**Exercise**
Reproduce every record below exactly, without the pictures.

**Given data**
══════

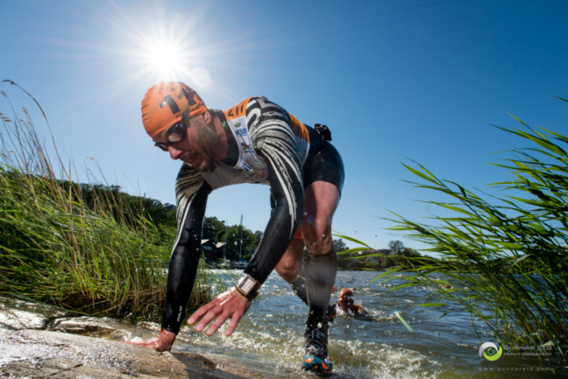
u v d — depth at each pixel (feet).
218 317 3.84
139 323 8.60
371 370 6.73
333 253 6.17
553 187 6.42
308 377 5.67
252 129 5.55
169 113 5.13
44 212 10.04
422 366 7.06
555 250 6.60
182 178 6.24
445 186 7.20
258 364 5.91
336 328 11.92
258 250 4.24
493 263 7.41
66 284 8.73
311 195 6.16
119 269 10.33
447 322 13.17
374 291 29.66
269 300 17.39
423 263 7.82
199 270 12.95
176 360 4.36
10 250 8.94
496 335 8.39
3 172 10.39
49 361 2.93
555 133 6.23
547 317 7.20
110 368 3.21
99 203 11.86
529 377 6.37
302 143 6.23
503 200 6.94
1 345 3.08
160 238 13.69
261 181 6.56
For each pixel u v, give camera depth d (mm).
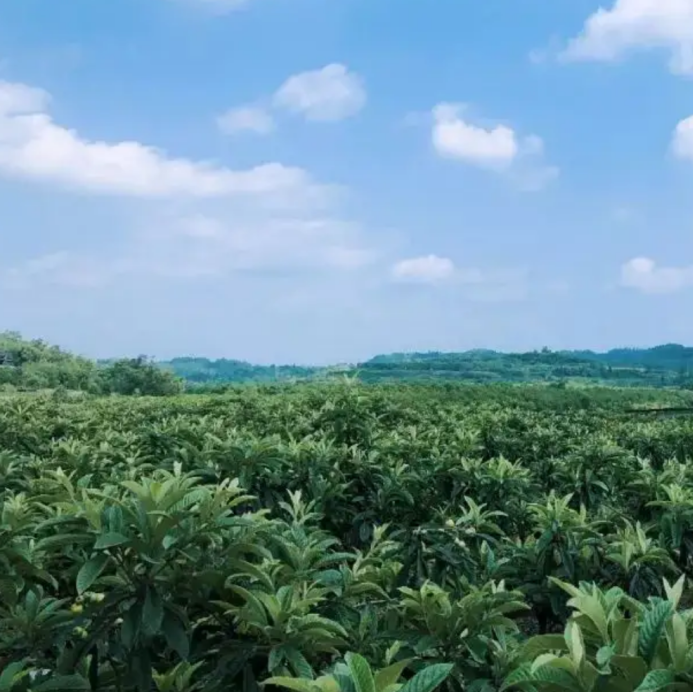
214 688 4027
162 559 4090
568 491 9656
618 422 16344
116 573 4344
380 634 4336
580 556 5945
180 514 4086
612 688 2844
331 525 8430
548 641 3168
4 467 8008
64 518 4270
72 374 63750
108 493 4688
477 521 6309
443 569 5602
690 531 7109
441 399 25734
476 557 5895
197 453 8414
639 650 2900
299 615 4043
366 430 11211
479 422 14234
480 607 4293
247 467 7910
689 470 8461
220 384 40000
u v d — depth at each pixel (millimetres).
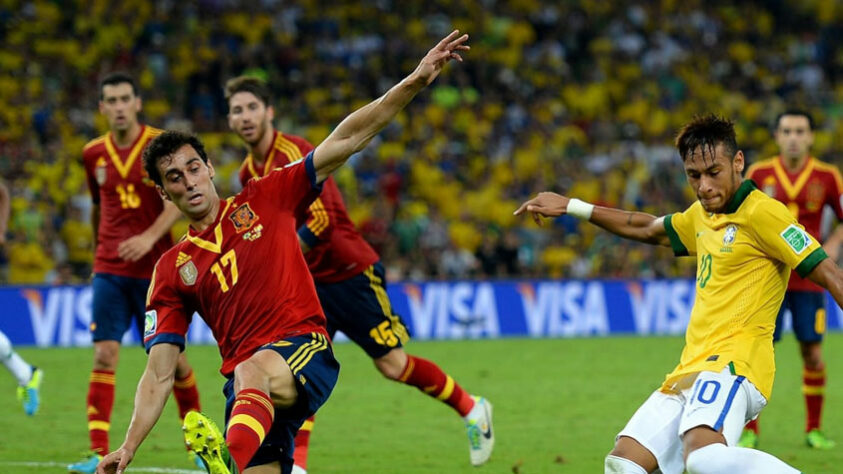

══════

**Exercise output**
u v d — depth at each pixel (feet).
218 317 3.84
139 323 8.60
371 370 6.73
333 253 6.17
553 187 6.42
308 377 5.67
252 129 5.55
169 113 5.13
44 212 10.04
422 366 7.06
555 250 6.60
182 178 6.24
445 186 7.20
258 364 5.91
336 328 11.92
258 250 4.24
493 263 7.41
66 284 8.73
311 195 6.16
119 269 10.33
447 322 13.17
374 291 29.66
269 300 17.39
423 263 7.82
199 270 12.95
176 360 4.36
10 250 8.94
496 335 8.39
3 172 10.39
49 361 2.93
555 133 6.23
547 317 7.20
110 368 3.21
99 203 11.86
529 377 6.37
302 143 6.23
503 200 6.94
1 345 3.08
160 238 13.69
261 181 6.56
For each pixel u v, give camera depth d (mm).
214 688 4027
162 559 4090
568 491 9656
618 422 16344
116 573 4344
380 634 4336
580 556 5945
180 514 4086
612 688 2844
331 525 8430
548 641 3168
4 467 8008
64 518 4270
72 374 63750
108 493 4688
477 521 6309
443 569 5602
690 531 7109
441 399 25734
476 557 5895
197 453 8414
639 650 2900
299 615 4043
366 430 11211
479 422 14234
480 607 4293
247 467 7910
689 470 8461
220 384 40000
u v d — depth at each pixel (millimetres).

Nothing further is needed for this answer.